In between the quippier dialogue, the series shows the women at their most pensive and vulnerable in wordless flashbacks: long car rides, stolen glances set to a meticulous soundtrack. When Jane sprints down gray beaches as the wind lashes her chapped face, she doesn’t have to speak her frustration; we feel it. When Celeste feels her husband approaching and starts to shake, she doesn’t need to scream to let us know she’s petrified. Even Madeline and Renata — the two characters most prone to scathing outbursts — express their unhappiness with longing looks and offhand scowls.

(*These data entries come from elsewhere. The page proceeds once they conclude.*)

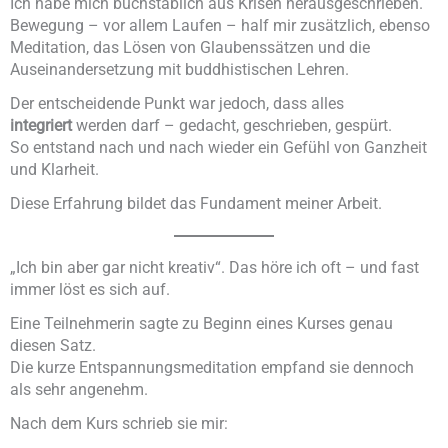
Ich habe mich buchstäblich aus Krisen herausgeschrieben.
Bewegung – vor allem Laufen – half mir zusätzlich, ebenso
Meditation, das Lösen von Glaubenssätzen und die
Auseinandersetzung mit buddhistischen Lehren.
Der entscheidende Punkt war jedoch, dass alles
integriert
werden darf – gedacht, geschrieben, gespürt.
So entstand nach und nach wieder ein Gefühl von Ganzheit
und Klarheit.
Diese Erfahrung bildet das Fundament meiner Arbeit.
„Ich bin aber gar nicht kreativ“. Das höre ich oft – und fast
immer löst es sich auf.
Eine Teilnehmerin sagte zu Beginn eines Kurses genau
diesen Satz.
Die kurze Entspannungsmeditation empfand sie dennoch
als sehr angenehm.
Nach dem Kurs schrieb sie mir:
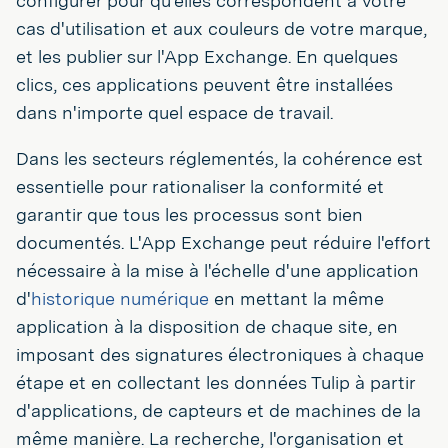
configurer pour qu'elles correspondent à votre
cas d'utilisation et aux couleurs de votre marque,
et les publier sur l'App Exchange. En quelques
clics, ces applications peuvent être installées
dans n'importe quel espace de travail.
Dans les secteurs réglementés, la cohérence est
essentielle pour rationaliser la conformité et
garantir que tous les processus sont bien
documentés. L'App Exchange peut réduire l'effort
nécessaire à la mise à l'échelle d'une application
d'
historique numérique
en mettant la même
application à la disposition de chaque site, en
imposant des signatures électroniques à chaque
étape et en collectant les données Tulip à partir
d'applications, de capteurs et de machines de la
même manière. La recherche, l'organisation et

And as they all come to learn, finding out who the others are means looking past the basics of what they say.
The same holds true for the show itself. Instead of depending on its photogenic actors making meals out of the scenery, Big Little Lies revealed its luxurious trappings to be nothing more than a veneer concealing much uglier truths.
It’s like the detective said — or, more fittingly, implied: Sometimes, the best way to find the truth is to stop listening, and start watching.